Tangy Thai Chicken
Total Time: 34 mins
Preparation Time: 22 mins
Cook Time: 12 mins
Ingredients
- Servings: 4
- 4 large boneless skinless chicken breasts
- 1 tablespoon green curry paste
- 2 teaspoons peanut oil
- coconut milk
- 3 tablespoons thai sweet chili sauce
- asian fish sauce (optional)
- salt
- chopped peanuts (for garnish)
- chopped cilantro (for garnish)
Recipe
- 1 combine curry paste and oil in a bowl. stir until paste is softened.
- 2 mix in 3/4 of the coconut milk and taste the mixture. if it tastes bland, add more curry paste and salt, until it is pleasantly pungent. if too spicy, add a little more coconut milk.

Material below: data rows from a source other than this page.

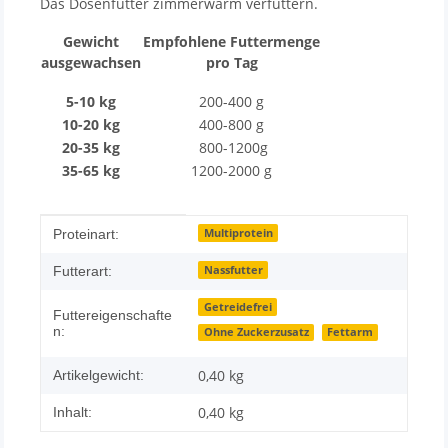
Das Dosenfutter zimmerwarm verfüttern.
Gewicht
Empfohlene Futtermenge
ausgewachsen
pro Tag
5-10 kg
200-400 g
10-20 kg
400-800 g
20-35 kg
800-1200g
35-65 kg
1200-2000 g
Produkteigenschaft
Wert
Multiprotein
Proteinart:
Nassfutter
Futterart:
Getreidefrei
Futtereigenschafte
n:
Ohne Zuckerzusatz
Fettarm
0,40
kg
Artikelgewicht:
0,40 kg
Inhalt:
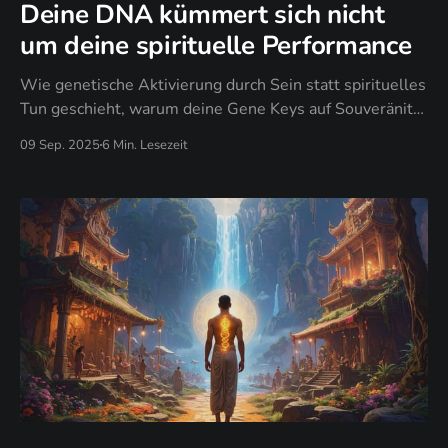
Deine DNA kümmert sich nicht
um deine spirituelle Performance
Wie genetische Aktivierung durch Sein statt spirituelles
Tun geschieht, warum deine Gene Keys auf Souveränität
reagieren, nicht auf spirituelle Korrektheit, und wann
09 Sep. 2025
6 Min. Lesezeit
authentische Evolution spirituelle Performance ersetzt.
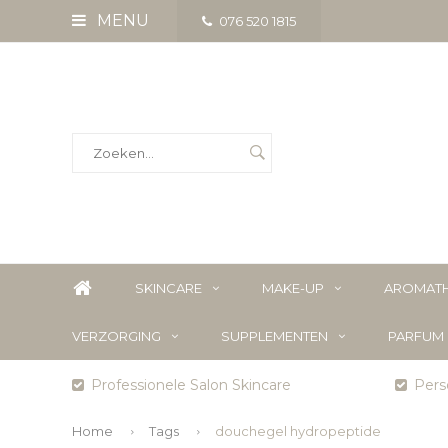
MENU
076 520 1815
SKINCARE
MAKE-UP
AROMATH
VERZORGING
SUPPLEMENTEN
PARFUM
Professionele Salon Skincare
Perso
Home
Tags
douchegel hydropeptide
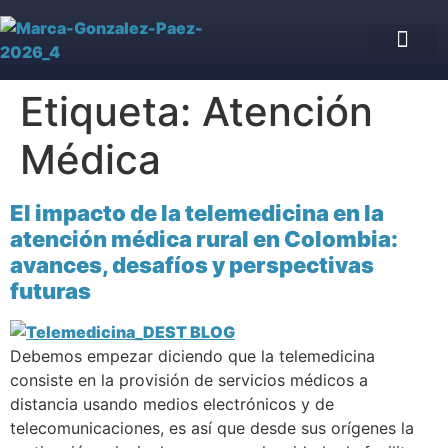
Asesoría Jurídica de IPS
Blog jurídico
Nuestro equipo
Etiqueta:
Atención
Médica
El impacto de la telemedicina en la
atención médica rural en Colombia:
avances, desafíos y perspectivas
futuras
Debemos empezar diciendo que la telemedicina
consiste en la provisión de servicios médicos a
distancia usando medios electrónicos y de
telecomunicaciones, es así que desde sus orígenes la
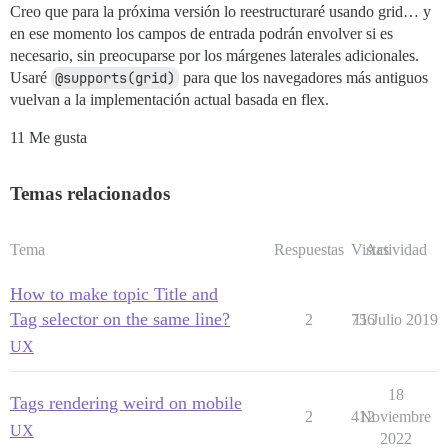
Creo que para la próxima versión lo reestructuraré usando grid… y
en ese momento los campos de entrada podrán envolver si es
necesario, sin preocuparse por los márgenes laterales adicionales.
Usaré
@supports(grid)
para que los navegadores más antiguos
vuelvan a la implementación actual basada en flex.
11 Me gusta
Temas relacionados
Tema
Respuestas
Vistas
Actividad
How to make topic Title and
Tag selector on the same line?
2
756
11 Julio 2019
UX
18
Tags rendering weird on mobile
2
412
Noviembre
UX
2022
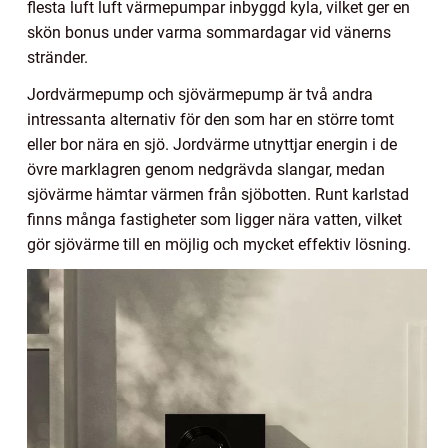
flesta luft luft värmepumpar inbyggd kyla, vilket ger en
skön bonus under varma sommardagar vid vänerns
stränder.
Jordvärmepump och sjövärmepump är två andra
intressanta alternativ för den som har en större tomt
eller bor nära en sjö. Jordvärme utnyttjar energin i de
övre marklagren genom nedgrävda slangar, medan
sjövärme hämtar värmen från sjöbotten. Runt karlstad
finns många fastigheter som ligger nära vatten, vilket
gör sjövärme till en möjlig och mycket effektiv lösning.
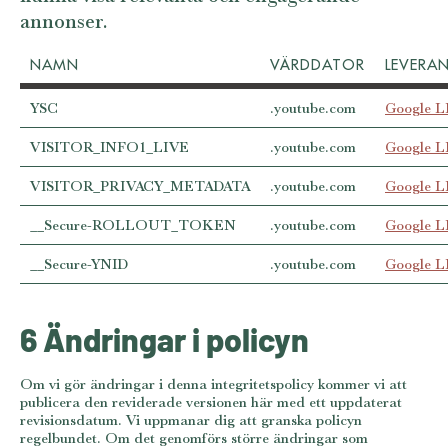
annonser.
NAMN
VÄRDDATOR
LEVERA
YSC
.youtube.com
Google 
VISITOR_INFO1_LIVE
.youtube.com
Google 
VISITOR_PRIVACY_METADATA
.youtube.com
Google 
__Secure-ROLLOUT_TOKEN
.youtube.com
Google 
__Secure-YNID
.youtube.com
Google 
6 Ändringar i policyn
Om vi gör ändringar i denna integritetspolicy kommer vi att
publicera den reviderade versionen här med ett uppdaterat
revisionsdatum. Vi uppmanar dig att granska policyn
regelbundet. Om det genomförs större ändringar som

- 3 place chicken into a plastic zip lock bag, pour in marinade and seal. toss to coat evenly. allow to sit at room temperature for 20 minutes. for a more intense flavor, marinate for several hours in refrigerator.
- 4 drain and discard the marinade. in a skillet or on a grill, on medium heat, grill the chicken 10 to 12 minutes, turning onto each side twice. brush each side with a few tablespoons of chili sauce.
- 5 the chicken is done when it is throughout, but still juicy and the sauce is a bit caramelized in spots.
- 6 serve the chicken breasts whole or thickly sliced and mounded on a platter over rice. sprinkle with chopped peanuts and chopped cilantro. you can also serve a little chili sauce on the side.